In a section from the Sermon on the Mount in Matthew 5:38-41, Jesus says this:
38 “You have heard that it was said, ‘AN EYE FOR AN EYE, AND A TOOTH FOR A TOOTH.’ 39 But I say to you, do not resist an evil person; but whoever slaps you on your right cheek, turn the other to him also. 40 If anyone wants to sue you and take your shirt, let him have your coat also. 41 Whoever forces you to go one mile, go with him two. 42 Give to him who asks of you, and do not turn away from him who wants to borrow from you.
Here it is again from Luke 6:27-36:
27 “But I say to you who hear, love your enemies, do good to those who hate you, 28 bless those who curse you, pray for those who mistreat you. 29 Whoever hits you on the cheek, offer him the other also; and whoever takes away your coat, do not withhold your shirt from him either. 30 Give to everyone who asks of you, and whoever takes away what is yours, do not demand it back. 31 Treat others the same way you want them to treat you. 32 If you love those who love you, what credit is that to you? For even sinners love those who love them. 33 If you do good to those who do good to you, what credit is that to you? For even sinners do the same. 34 If you lend to those from whom you expect to receive, what credit is that to you? Even sinners lend to sinners in order to receive back the same amount. 35 But love your enemies, and do good, and lend, expecting nothing in return; and your reward will be great, and you will be sons of the Most High; for He Himself is kind to ungrateful and evil men. 36 Be merciful, just as your Father is merciful.
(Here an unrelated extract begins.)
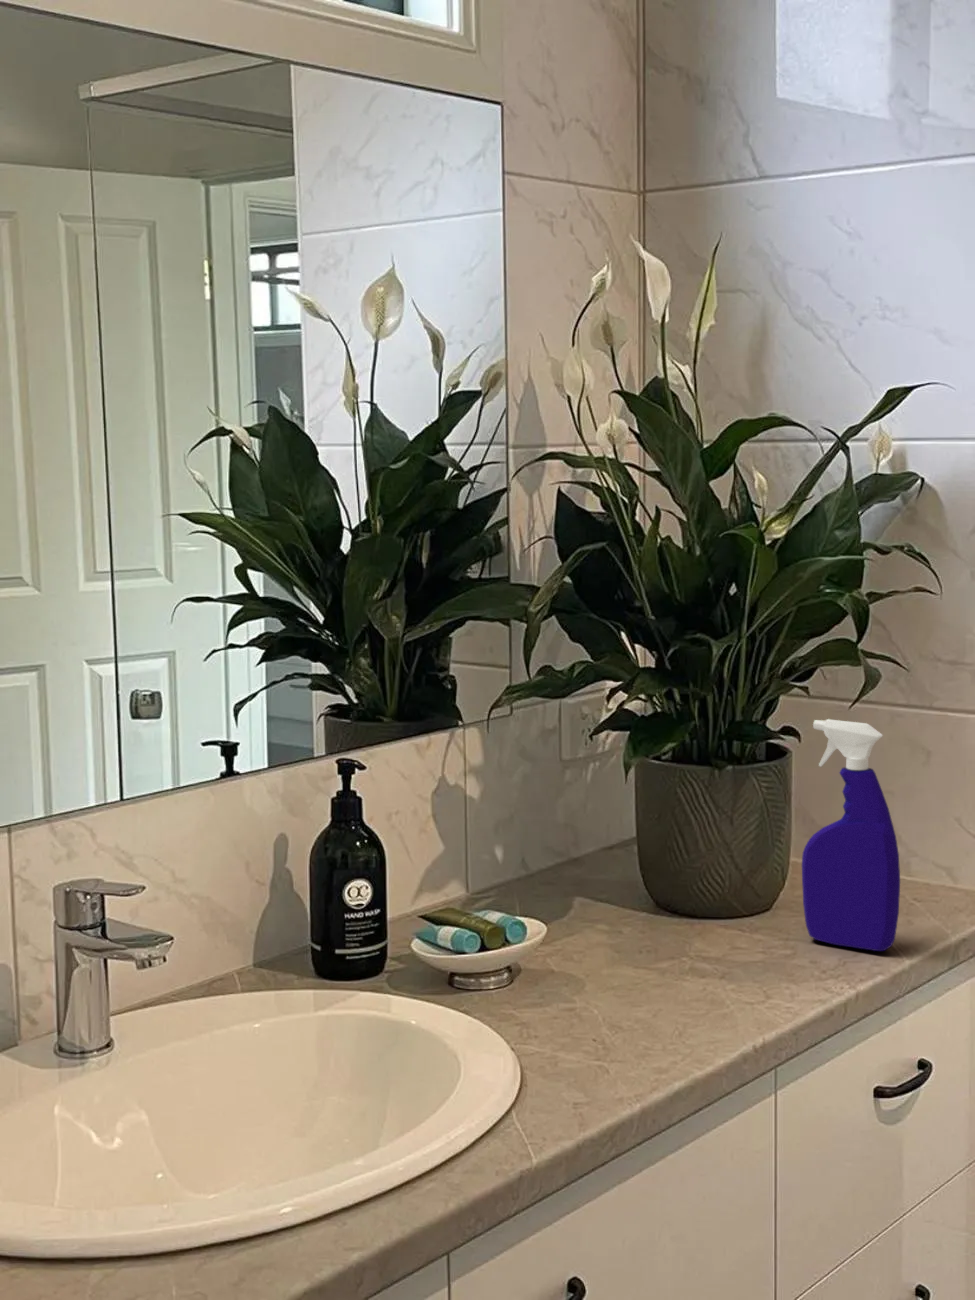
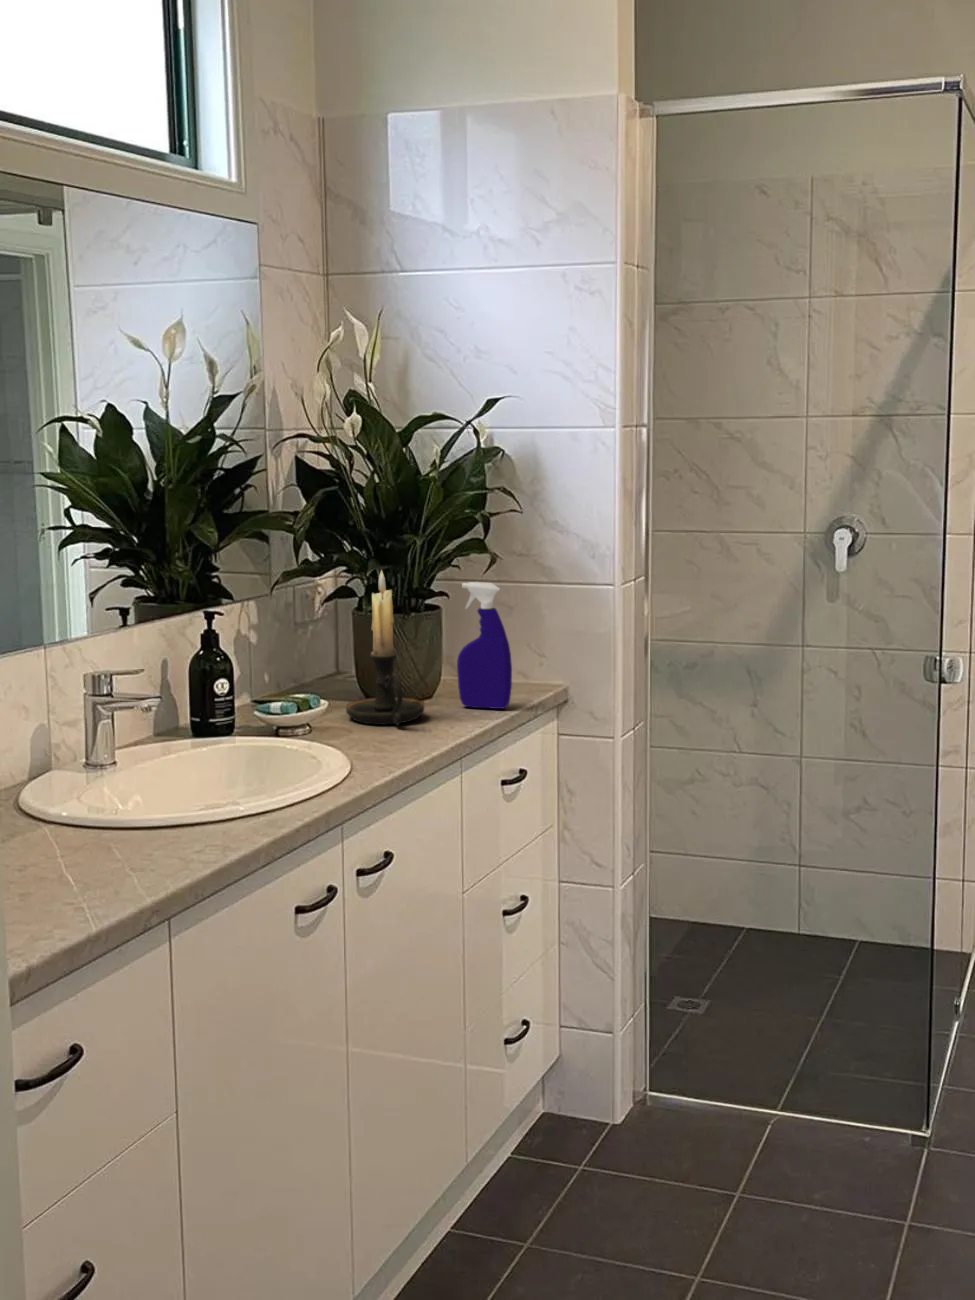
candle holder: none [589,695,731,982] -> present [346,571,424,725]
There are at least two things that are difficult for us moderns about this teaching. First, it requires me to ask myself, “who is my enemy?” To even ask yourself the question feels like a violation of some kind. We shouldn’t have enemies! We should love everybody! But we think that because we’re stupid. Jesus’ entire teaching here depends on our ability to make distinctions and to be able to identify who our enemies are.
So who are my enemies? I’ve been thinking about this in light of the social upheaval going on all around me. Are my enemies the marxists who live in CHAP? The liberal arts professors who teach at Indiana University? Church leaders who desperately want to be applauded by the culture, and therefore despise Christians who believe the Bible? What about the thief who comes to my house? Surely he’s my enemy, right? What about the guy in my church who makes life difficult for me? Or what about the family member who despises me? Is he my enemy?
It may not be politically correct to notice it, but here’s my observation: I’m white, Christian, male and heterosexual. It is clear to me that many in this country hate me and wish that I would just die. Surely such people should be considered my enemies.
Once we’ve thought about who are enemies are, we can then go on to the question of what it means to actually apply Jesus’ teaching here. It popped out at me this morning that the passage from Matthew 5 doesn’t even use the word “enemy” actually: “But I say to you, do not resist an evil person; but whoever slaps you on your right cheek, turn the other to him also.”
Don’t resist and evil person? Are you serious? How does that comport in any way with gun-toting, conservative American Christianity? Am I really supposed to acquiesce to the demands of an evil person in order to obey this teaching?
If you say “no”, then show me how, practically, to obey this teaching.